Il “Luca era gay” di Povia esce allo scoperto: “La conversione grazie a Nicolosi”

Luca Di Tolve esce allo scoperto. Se non fosse stato per la tanto dicussa canzone di Povia “Luca era gay”, presentata al Festival di Sanremo nel 2009, il suo nome sarebbe completamente sconosciuto, come la sua storia. Ma a un anno dall’uscita del brano Luca parla al settimanale “A”.

“Non credo ci siano gay felici. – dice Luca – Chi nasce maschio deve fare cose da maschio. Deve seguire la sua natura. I veri maschi entrano in una comunione profonda tra di loro, senza per questo avere rapporti sessuali. Una volta ero omosessuale e di sinistra, ora sono sposato. E’ l’amicizia virile che unisce – afferma – Io invece avevo solo legami superficiali, la passione erotica mi abbagliava, pensavo fosse quello il cameratismo che cercavo”.

Luca ripercorre a ritroso la sua vita: “Mia madre mi ha educato quasi come una bambina. Non ho avuto alcun modello maschile, così l’ho sublimato, erotizzato. Oggi mi rendo conto che facevo sesso con gli uomini per identificarmi in loro. Mi comportavo come i cannibali”. “Sono cresciuto emarginato. – continua Di Tolve -. I ragazzini sanno essere crudeli, mi urlavano in faccia quello che già sapevo: frocio. Nei locali, tra tutti quei corpi mi sembrava di fare finalmente parte di un gruppo”.

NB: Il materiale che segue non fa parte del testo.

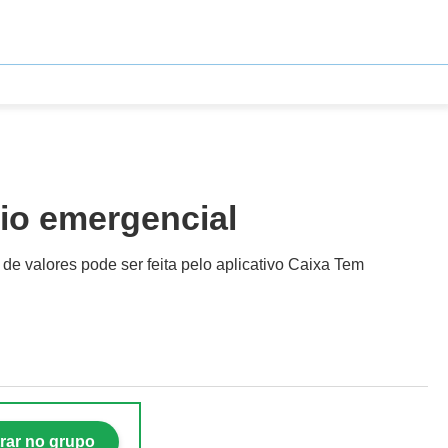
lio emergencial
de valores pode ser feita pelo aplicativo Caixa Tem
rar no grupo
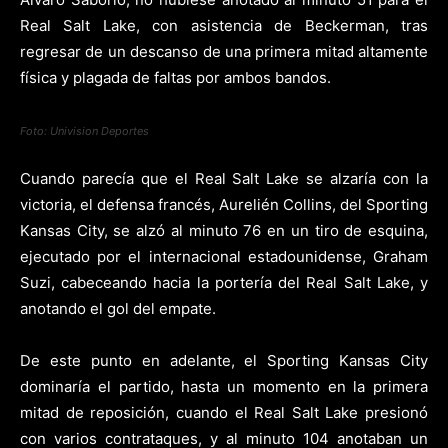
Real Salt Lake, con asistencia de Beckerman, tras
regresar de un descanso de una primera mitad altamente
física y plagada de faltas por ambos bandos.
Foto: Univision Deportes
Cuando parecía que el Real Salt Lake se alzaría con la
victoria, el defensa francés, Aurelién Collins, del Sporting
Kansas City, se alzó al minuto 76 en un tiro de esquina,
ejecutado por el internacional estadounidense, Graham
Suzi, cabeceando hacia la portería del Real Salt Lake, y
anotando el gol del empate.
De este punto en adelante, el Sporting Kansas City
dominaría el partido, hasta un momento en la primera
mitad de reposición, cuando el Real Salt Lake presionó
con varios contrataques, y al minuto 104 anotaban un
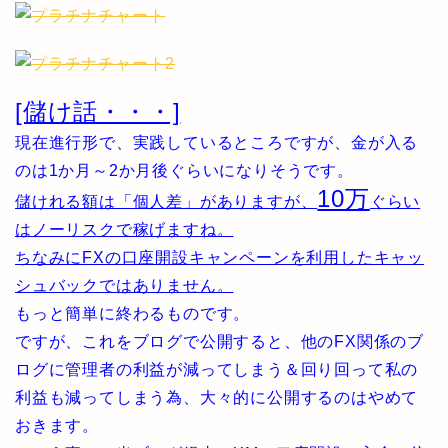
[儲け話・・・]
現在進行形で、実践しているところですが、金が入る
のは1か月～2か月後ぐらいになりそうです。
10万
儲けれる額は「個人差」がありますが、
ぐらい
はノーリスクで稼げますね。
ちなみにFXの口座開設キャンペーンを利用したキャッ
シュバックではありません。
もっと簡単に終わるものです。
ですが、これをブログで公開すると、他のFX関係のブ
ログに管理者の利益が減ってしまう＆回り回って私の
利益も減ってしまう為、大々的に公開するのはやめて
おきます。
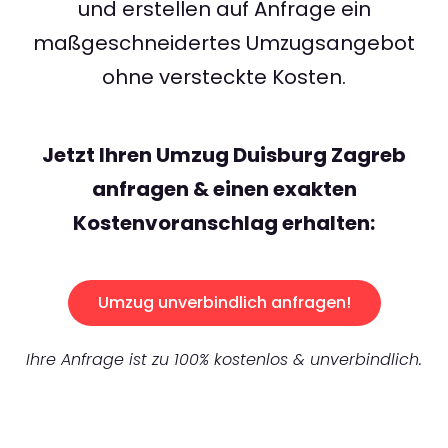
und erstellen auf Anfrage ein
maßgeschneidertes Umzugsangebot
ohne versteckte Kosten.
Jetzt Ihren Umzug Duisburg Zagreb
anfragen & einen exakten
Kostenvoranschlag erhalten:
Umzug unverbindlich anfragen!
Ihre Anfrage ist zu 100% kostenlos & unverbindlich.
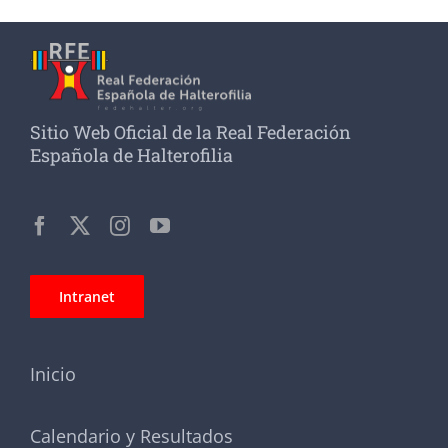
Sitio Web Oficial de la Real Federación
Española de Halterofilia
Intranet
Inicio
Calendario y Resultados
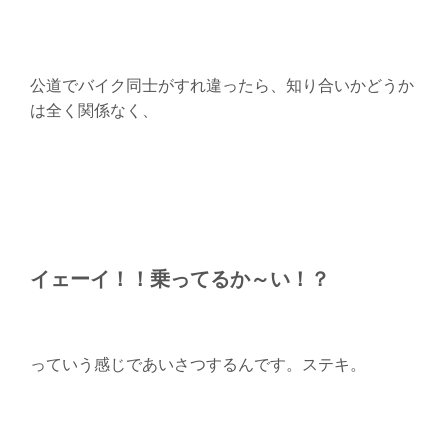
公道でバイク同士がすれ違ったら、知り合いかどうか
は全く関係なく、
イェーイ！！乗ってるか～い！？
っていう感じであいさつするんです。ステキ。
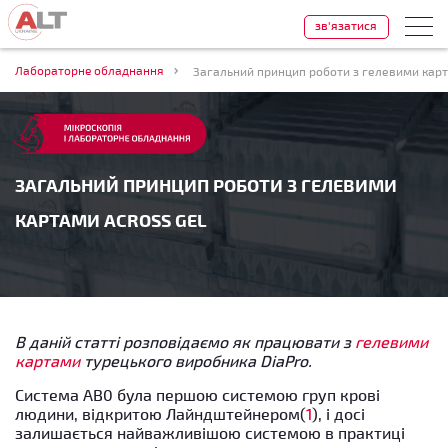
зв'язатися
Лабораторне обладнання
Загальний принцип роботи з гелевими карт
ЗАГАЛЬНИЙ ПРИНЦИП РОБОТИ З ГЕЛЕВИМИ
КАРТАМИ ACROSS GEL
В даній статті розповідаємо як працювати з
гелевими
картами
турецького виробника DiaPro.
Система АВ0 була першою системою груп крові
людини, відкритою Лайндштейнером
(
1
)
, і досі
залишається найважливішою системою в практиці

Poi la svolta. “La vera crisi è arrivata quando un mio compagno è morto di Aids. In quei giorni il virus ha spazzato via molti amici e io ho scoperto di essere stato contagiato. Era l’inizio degli anni Novanta. Qualcuno lasciò a casa mia delle dispense su Joseph Nicolosi, un terapista italoamericano che aveva messo a punto un percorso per gli omosessuali che volevano tornare etero”.

Oggi Luca è sposato ma non ha figli. La tentazione di tornare indietro c’è stata. “All’inizio sbranavo i ragazzi con gli occhi. Ora ho potato le mie fantasie. Le ho quasi domate. La mia libido è molto scesa. Oggi mi nutro di amicizia virile”.